Restaurant information
- Owners: Kash Feng; Jackson Yu;
- Head chef: Jackson Yu
- Chef: Ingi Son; Masaki Sasaki;
- Food type: Japanese
- Location: 665 Townsend Street, San Francisco, California, 94103, United States
- Coordinates: 37°46′14.5″N 122°24′10.5″W﻿ / ﻿37.770694°N 122.402917°W
- Seating capacity: 14
- Reservations: Yes
- Website: www.omakasesf.com

= Omakase (restaurant) =

Japanese restaurant in San Francisco, California, U.S.

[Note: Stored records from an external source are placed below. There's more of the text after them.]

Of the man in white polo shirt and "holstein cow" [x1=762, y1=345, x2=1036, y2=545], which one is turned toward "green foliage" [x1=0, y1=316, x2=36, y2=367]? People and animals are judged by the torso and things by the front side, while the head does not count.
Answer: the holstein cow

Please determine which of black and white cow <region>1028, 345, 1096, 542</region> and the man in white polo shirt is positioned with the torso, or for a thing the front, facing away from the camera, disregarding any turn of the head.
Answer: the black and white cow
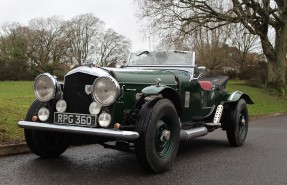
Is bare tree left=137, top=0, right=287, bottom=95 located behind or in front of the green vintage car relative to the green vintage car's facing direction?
behind

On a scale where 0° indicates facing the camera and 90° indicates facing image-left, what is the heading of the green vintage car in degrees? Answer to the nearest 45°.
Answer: approximately 45°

Omakase is a Japanese restaurant in the South of Market neighborhood in San Francisco, California. The 14-seat restaurant, owned by Kash Feng and chef Jackson Yu, has earned a Michelin star.

== Description ==
A 14-seat restaurant, Omakase serves Edomae-style sushi, chawanmushi with snow crab, uni, and ikura, nigiri, sea bream, monkfish liver, and mackerel with chive purée. Other dishes include a lobster tamago, wagyu, and red miso soup with clams. Customers can choose the amount of rice they need.

== History ==
The word "omakase" means "chef's choice" in Japanese. Owned by Kash Feng and Jackson Yu, the restaurant was opened.

== Reception ==
Omakase has earned a Michelin star. Rating the restaurant with an 8.6, Julia Chen and Lani Conway of The Infatuation stated that the restaurant was the "world's most casual fish Happy Hour", adding that the experience "feels like a party".